| Text to read |
[start]

Source code for cvnets.models.classification.resnet

#
# For licensing see accompanying LICENSE file.
# Copyright (C) 2023 Apple Inc. All Rights Reserved.
#

import argparse
from functools import partial
from typing import Dict, List, Tuple

import numpy as np
from torch import nn

from cvnets.layers import ConvLayer2d, Dropout, GlobalPool, Identity, LinearLayer
from cvnets.models import MODEL_REGISTRY
from cvnets.models.classification.base_image_encoder import BaseImageEncoder
from cvnets.models.classification.config.resnet import get_configuration
from cvnets.modules import BasicResNetBlock, BottleneckResNetBlock


[docs]@MODEL_REGISTRY.register(name="resnet", type="classification")
class ResNet(BaseImageEncoder):
    """
    This class implements the `ResNet architecture <https://arxiv.org/pdf/1512.03385.pdf>`_

    .. note::
        Our ResNet implementation is different from the original implementation in two ways:
        1. First 7x7 strided conv is replaced with 3x3 strided conv
        2. MaxPool operation is replaced with another 3x3 strided depth-wise conv
    """

[docs]    def __init__(self, opts: argparse.Namespace, *args, **kwargs) -> None:
        image_channels = 3
        input_channels = 64
        num_classes = getattr(opts, "model.classification.n_classes")
        classifier_dropout = getattr(opts, "model.classification.classifier_dropout")

        stochastic_depth_prob = getattr(
            opts, "model.classification.resnet.stochastic_depth_prob"
        )

        pool_type = getattr(opts, "model.layer.global_pool")

        cfg = get_configuration(opts=opts)

        super().__init__(opts, *args, **kwargs)
        self.model_conf_dict = dict()

        self.conv_1 = ConvLayer2d(
            opts=opts,
            in_channels=image_channels,
            out_channels=input_channels,
            kernel_size=3,
            stride=2,
            use_norm=True,
            use_act=True,
        )
        self.model_conf_dict["conv1"] = {"in": image_channels, "out": input_channels}

        self.layer_1 = ConvLayer2d(
            opts=opts,
            in_channels=input_channels,
            out_channels=input_channels,
            kernel_size=3,
            stride=2,
            use_norm=True,
            use_act=True,
            groups=input_channels,
        )
        self.model_conf_dict["layer1"] = {"in": input_channels, "out": input_channels}

        # Stochastic depth variables
        block_repeats = [cfg[f"layer{i}"].get("num_blocks", 2) for i in range(2, 6)]
        block_start_indices = np.cumsum([0] + block_repeats[:-1])
        net_num_blocks = sum(block_repeats)
        stochastic_depth_fn = partial(
            self._block_stochastic_depth_prob,
            stochastic_depth_prob=stochastic_depth_prob,
            net_num_blocks=net_num_blocks,
        )

[end]

| Request 1 |
Answer these about the ResNet source code, please:
(a) What name and type is the class registered under in the model registry?
(b) What value is assigned to input_channels in the constructor?
(c) According to the note in the class docstring, what replaces the MaxPool operation?
The ResNet source code and the records that follow it are unrelated material.

| Data for this task |
[start]

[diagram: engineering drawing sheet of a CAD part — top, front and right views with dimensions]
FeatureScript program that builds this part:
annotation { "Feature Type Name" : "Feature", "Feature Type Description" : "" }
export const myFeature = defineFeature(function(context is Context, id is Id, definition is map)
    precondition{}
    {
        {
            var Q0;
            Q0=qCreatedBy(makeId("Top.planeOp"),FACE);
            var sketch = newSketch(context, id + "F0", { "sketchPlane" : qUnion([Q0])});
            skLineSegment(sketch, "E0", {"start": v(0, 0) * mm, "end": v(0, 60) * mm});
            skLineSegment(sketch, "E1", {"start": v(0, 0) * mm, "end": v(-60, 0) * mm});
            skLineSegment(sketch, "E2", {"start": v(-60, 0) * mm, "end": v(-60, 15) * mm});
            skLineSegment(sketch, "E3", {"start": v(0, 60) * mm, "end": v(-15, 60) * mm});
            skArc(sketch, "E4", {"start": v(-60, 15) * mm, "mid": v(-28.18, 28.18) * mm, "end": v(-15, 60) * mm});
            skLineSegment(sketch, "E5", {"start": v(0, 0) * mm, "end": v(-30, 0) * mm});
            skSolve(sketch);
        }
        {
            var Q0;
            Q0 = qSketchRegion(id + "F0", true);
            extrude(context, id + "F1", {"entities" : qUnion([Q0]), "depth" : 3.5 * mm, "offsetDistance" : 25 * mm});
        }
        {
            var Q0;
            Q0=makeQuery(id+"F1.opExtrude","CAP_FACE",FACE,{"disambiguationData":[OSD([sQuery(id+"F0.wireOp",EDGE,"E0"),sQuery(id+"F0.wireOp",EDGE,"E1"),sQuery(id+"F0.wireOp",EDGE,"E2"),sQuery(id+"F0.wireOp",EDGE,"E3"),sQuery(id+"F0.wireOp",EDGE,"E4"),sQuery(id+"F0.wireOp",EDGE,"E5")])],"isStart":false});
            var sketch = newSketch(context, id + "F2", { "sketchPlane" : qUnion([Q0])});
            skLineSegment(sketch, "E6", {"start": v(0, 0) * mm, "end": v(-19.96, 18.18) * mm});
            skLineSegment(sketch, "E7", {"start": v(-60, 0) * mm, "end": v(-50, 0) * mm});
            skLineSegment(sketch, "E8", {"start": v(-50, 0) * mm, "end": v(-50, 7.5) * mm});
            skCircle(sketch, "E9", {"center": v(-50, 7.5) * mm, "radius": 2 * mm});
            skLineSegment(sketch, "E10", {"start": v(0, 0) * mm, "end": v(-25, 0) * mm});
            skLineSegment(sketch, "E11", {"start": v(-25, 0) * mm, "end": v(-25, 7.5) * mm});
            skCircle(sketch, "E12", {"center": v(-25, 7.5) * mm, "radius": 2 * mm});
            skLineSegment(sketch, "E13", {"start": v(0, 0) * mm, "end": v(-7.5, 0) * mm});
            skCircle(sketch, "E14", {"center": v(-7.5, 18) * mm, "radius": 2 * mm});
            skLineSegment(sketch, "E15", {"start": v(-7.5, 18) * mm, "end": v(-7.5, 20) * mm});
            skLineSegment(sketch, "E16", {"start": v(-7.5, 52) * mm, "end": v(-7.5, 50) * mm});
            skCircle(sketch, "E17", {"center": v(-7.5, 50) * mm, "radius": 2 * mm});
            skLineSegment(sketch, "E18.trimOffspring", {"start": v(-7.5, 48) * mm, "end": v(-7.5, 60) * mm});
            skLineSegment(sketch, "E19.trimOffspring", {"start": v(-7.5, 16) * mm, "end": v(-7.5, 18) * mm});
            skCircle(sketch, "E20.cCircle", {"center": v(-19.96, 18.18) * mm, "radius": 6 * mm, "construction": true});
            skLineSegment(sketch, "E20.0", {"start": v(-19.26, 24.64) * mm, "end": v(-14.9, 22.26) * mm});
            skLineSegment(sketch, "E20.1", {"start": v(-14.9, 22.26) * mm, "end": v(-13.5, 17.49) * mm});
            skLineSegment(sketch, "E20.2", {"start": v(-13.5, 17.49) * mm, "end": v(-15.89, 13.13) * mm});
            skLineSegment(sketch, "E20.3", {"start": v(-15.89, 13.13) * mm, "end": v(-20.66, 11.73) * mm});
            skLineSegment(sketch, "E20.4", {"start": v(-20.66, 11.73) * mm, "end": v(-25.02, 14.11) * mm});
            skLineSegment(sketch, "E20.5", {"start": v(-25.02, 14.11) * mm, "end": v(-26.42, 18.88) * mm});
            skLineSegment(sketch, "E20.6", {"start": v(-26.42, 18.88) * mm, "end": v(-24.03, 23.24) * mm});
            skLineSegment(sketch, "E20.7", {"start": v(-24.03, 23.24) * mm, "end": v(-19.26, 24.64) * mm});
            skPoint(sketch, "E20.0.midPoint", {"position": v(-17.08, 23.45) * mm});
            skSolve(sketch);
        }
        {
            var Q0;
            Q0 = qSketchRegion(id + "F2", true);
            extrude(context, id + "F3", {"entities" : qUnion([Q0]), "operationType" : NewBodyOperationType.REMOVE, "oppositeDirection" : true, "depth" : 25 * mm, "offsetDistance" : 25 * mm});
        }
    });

[end]

| Request 2 |
Gather every line of the records that contains the string "qUnion", matching case exactly.

| Task answer 1 |
(a) Name "resnet", type "classification".
(b) 64.
(c) Another 3x3 strided depth-wise conv.

| Task answer 2 |
            var sketch = newSketch(context, id + "F0", { "sketchPlane" : qUnion([Q0])});
            extrude(context, id + "F1", {"entities" : qUnion([Q0]), "depth" : 3.5 * mm, "offsetDistance" : 25 * mm});
            var sketch = newSketch(context, id + "F2", { "sketchPlane" : qUnion([Q0])});
            extrude(context, id + "F3", {"entities" : qUnion([Q0]), "operationType" : NewBodyOperationType.REMOVE, "oppositeDirection" : true, "depth" : 25 * mm, "offsetDistance" : 25 * mm});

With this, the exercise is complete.